Faye is offering a presidential plan for left-leaning pan-Africanism and aims to have Senegal stop using the CFA franc. This currency, which is tied to the euro and supported by the French Treasury, is often condemned as a symbol of colonialism.
The individual, aged 44, who is potentially set to become the youngest president of Senegal, has pledged to reevaluate the large-scale agreements for mining, gas, and oil with international corporations.

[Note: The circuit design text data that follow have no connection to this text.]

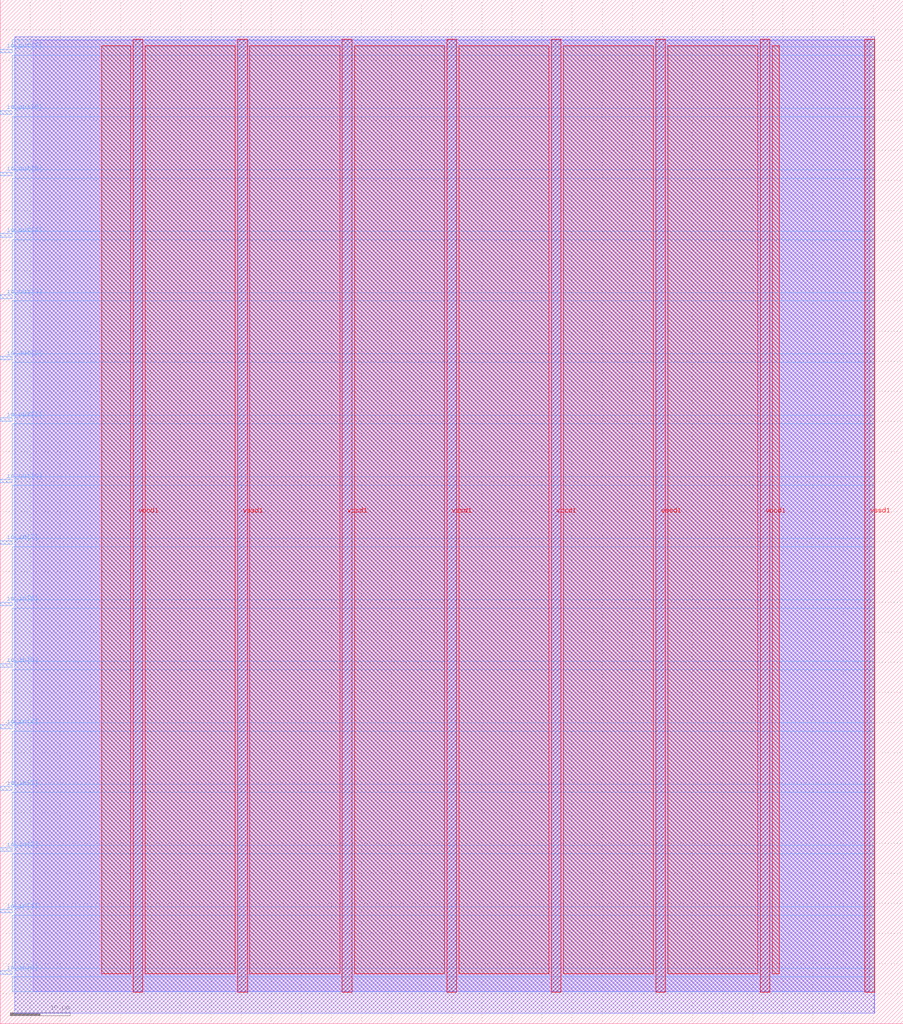
<source format=lef>
VERSION 5.7 ;
  NOWIREEXTENSIONATPIN ON ;
  DIVIDERCHAR "/" ;
  BUSBITCHARS "[]" ;
MACRO MichaelBell_hovalaag
  CLASS BLOCK ;
  FOREIGN MichaelBell_hovalaag ;
  ORIGIN 0.000 0.000 ;
  SIZE 150.000 BY 170.000 ;
  PIN io_in[0]
    DIRECTION INPUT ;
    USE SIGNAL ;
    PORT
      LAYER met3 ;
        RECT 0.000 8.200 2.000 8.800 ;
    END
  END io_in[0]
  PIN io_in[1]
    DIRECTION INPUT ;
    USE SIGNAL ;
    PORT
      LAYER met3 ;
        RECT 0.000 18.400 2.000 19.000 ;
    END
  END io_in[1]
  PIN io_in[2]
    DIRECTION INPUT ;
    USE SIGNAL ;
    PORT
      LAYER met3 ;
        RECT 0.000 28.600 2.000 29.200 ;
    END
  END io_in[2]
  PIN io_in[3]
    DIRECTION INPUT ;
    USE SIGNAL ;
    PORT
      LAYER met3 ;
        RECT 0.000 38.800 2.000 39.400 ;
    END
  END io_in[3]
  PIN io_in[4]
    DIRECTION INPUT ;
    USE SIGNAL ;
    PORT
      LAYER met3 ;
        RECT 0.000 49.000 2.000 49.600 ;
    END
  END io_in[4]
  PIN io_in[5]
    DIRECTION INPUT ;
    USE SIGNAL ;
    PORT
      LAYER met3 ;
        RECT 0.000 59.200 2.000 59.800 ;
    END
  END io_in[5]
  PIN io_in[6]
    DIRECTION INPUT ;
    USE SIGNAL ;
    PORT
      LAYER met3 ;
        RECT 0.000 69.400 2.000 70.000 ;
    END
  END io_in[6]
  PIN io_in[7]
    DIRECTION INPUT ;
    USE SIGNAL ;
    PORT
      LAYER met3 ;
        RECT 0.000 79.600 2.000 80.200 ;
    END
  END io_in[7]
  PIN io_out[0]
    DIRECTION OUTPUT TRISTATE ;
    USE SIGNAL ;
    PORT
      LAYER met3 ;
        RECT 0.000 89.800 2.000 90.400 ;
    END
  END io_out[0]
  PIN io_out[1]
    DIRECTION OUTPUT TRISTATE ;
    USE SIGNAL ;
    PORT
      LAYER met3 ;
        RECT 0.000 100.000 2.000 100.600 ;
    END
  END io_out[1]
  PIN io_out[2]
    DIRECTION OUTPUT TRISTATE ;
    USE SIGNAL ;
    PORT
      LAYER met3 ;
        RECT 0.000 110.200 2.000 110.800 ;
    END
  END io_out[2]
  PIN io_out[3]
    DIRECTION OUTPUT TRISTATE ;
    USE SIGNAL ;
    PORT
      LAYER met3 ;
        RECT 0.000 120.400 2.000 121.000 ;
    END
  END io_out[3]
  PIN io_out[4]
    DIRECTION OUTPUT TRISTATE ;
    USE SIGNAL ;
    PORT
      LAYER met3 ;
        RECT 0.000 130.600 2.000 131.200 ;
    END
  END io_out[4]
  PIN io_out[5]
    DIRECTION OUTPUT TRISTATE ;
    USE SIGNAL ;
    PORT
      LAYER met3 ;
        RECT 0.000 140.800 2.000 141.400 ;
    END
  END io_out[5]
  PIN io_out[6]
    DIRECTION OUTPUT TRISTATE ;
    USE SIGNAL ;
    PORT
      LAYER met3 ;
        RECT 0.000 151.000 2.000 151.600 ;
    END
  END io_out[6]
  PIN io_out[7]
    DIRECTION OUTPUT TRISTATE ;
    USE SIGNAL ;
    PORT
      LAYER met3 ;
        RECT 0.000 161.200 2.000 161.800 ;
    END
  END io_out[7]
  PIN vccd1
    DIRECTION INOUT ;
    USE POWER ;
    PORT
      LAYER met4 ;
        RECT 22.085 5.200 23.685 163.440 ;
    END
    PORT
      LAYER met4 ;
        RECT 56.815 5.200 58.415 163.440 ;
    END
    PORT
      LAYER met4 ;
        RECT 91.545 5.200 93.145 163.440 ;
    END
    PORT
      LAYER met4 ;
        RECT 126.275 5.200 127.875 163.440 ;
    END
  END vccd1
  PIN vssd1
    DIRECTION INOUT ;
    USE GROUND ;
    PORT
      LAYER met4 ;
        RECT 39.450 5.200 41.050 163.440 ;
    END
    PORT
      LAYER met4 ;
        RECT 74.180 5.200 75.780 163.440 ;
    END
    PORT
      LAYER met4 ;
        RECT 108.910 5.200 110.510 163.440 ;
    END
    PORT
      LAYER met4 ;
        RECT 143.640 5.200 145.240 163.440 ;
    END
  END vssd1
  OBS
      LAYER li1 ;
        RECT 5.520 5.355 144.440 163.285 ;
      LAYER met1 ;
        RECT 2.370 1.740 145.240 163.840 ;
      LAYER met2 ;
        RECT 2.390 1.710 145.210 163.870 ;
      LAYER met3 ;
        RECT 2.000 162.200 145.230 163.365 ;
        RECT 2.400 160.800 145.230 162.200 ;
        RECT 2.000 152.000 145.230 160.800 ;
        RECT 2.400 150.600 145.230 152.000 ;
        RECT 2.000 141.800 145.230 150.600 ;
        RECT 2.400 140.400 145.230 141.800 ;
        RECT 2.000 131.600 145.230 140.400 ;
        RECT 2.400 130.200 145.230 131.600 ;
        RECT 2.000 121.400 145.230 130.200 ;
        RECT 2.400 120.000 145.230 121.400 ;
        RECT 2.000 111.200 145.230 120.000 ;
        RECT 2.400 109.800 145.230 111.200 ;
        RECT 2.000 101.000 145.230 109.800 ;
        RECT 2.400 99.600 145.230 101.000 ;
        RECT 2.000 90.800 145.230 99.600 ;
        RECT 2.400 89.400 145.230 90.800 ;
        RECT 2.000 80.600 145.230 89.400 ;
        RECT 2.400 79.200 145.230 80.600 ;
        RECT 2.000 70.400 145.230 79.200 ;
        RECT 2.400 69.000 145.230 70.400 ;
        RECT 2.000 60.200 145.230 69.000 ;
        RECT 2.400 58.800 145.230 60.200 ;
        RECT 2.000 50.000 145.230 58.800 ;
        RECT 2.400 48.600 145.230 50.000 ;
        RECT 2.000 39.800 145.230 48.600 ;
        RECT 2.400 38.400 145.230 39.800 ;
        RECT 2.000 29.600 145.230 38.400 ;
        RECT 2.400 28.200 145.230 29.600 ;
        RECT 2.000 19.400 145.230 28.200 ;
        RECT 2.400 18.000 145.230 19.400 ;
        RECT 2.000 9.200 145.230 18.000 ;
        RECT 2.400 7.800 145.230 9.200 ;
        RECT 2.000 5.275 145.230 7.800 ;
      LAYER met4 ;
        RECT 16.855 8.335 21.685 162.345 ;
        RECT 24.085 8.335 39.050 162.345 ;
        RECT 41.450 8.335 56.415 162.345 ;
        RECT 58.815 8.335 73.780 162.345 ;
        RECT 76.180 8.335 91.145 162.345 ;
        RECT 93.545 8.335 108.510 162.345 ;
        RECT 110.910 8.335 125.875 162.345 ;
        RECT 128.275 8.335 129.425 162.345 ;
  END
END MichaelBell_hovalaag
END LIBRARY


</source>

This year, Senegal is expected to begin extracting hydrocarbons, which is projected to bring potential prosperity and crucial resources to the nation.
At the moment, investors are cautious about the potential change to a government that may not prioritize business-friendly policies like those implemented by Sall’s administration, which have enticed investments in infrastructure.
However, the strategies implemented by Sall, who was directly represented by Ba during the election, were unable to alleviate the financial struggles in one of the most politically stable countries in West Africa.
The UN’s report on world hunger indicates that 39% of Senegalese citizens live in impoverished conditions.
Faye’s win can largely be attributed to Ousmane Sonko, who is the leader of the Pastef party where Faye holds a prominent position.
The two ex-tax inspectors have joined forces with the motto “Diomaye is Sonko”, vowing to combat corruption, promote more fair distribution of wealth, and prioritize the country’s economic interests.
Faye and Sonko were both freed from jail just 10 days prior to the election thanks to a hastily enacted amnesty rule.
Sonko, excluded from the election due to allegations he believes are politically motivated, has a significant support base among the large youth population in Senegal.
Over 50% of the nation’s citizens are younger than 25, and a large portion express worries about joblessness and impoverishment.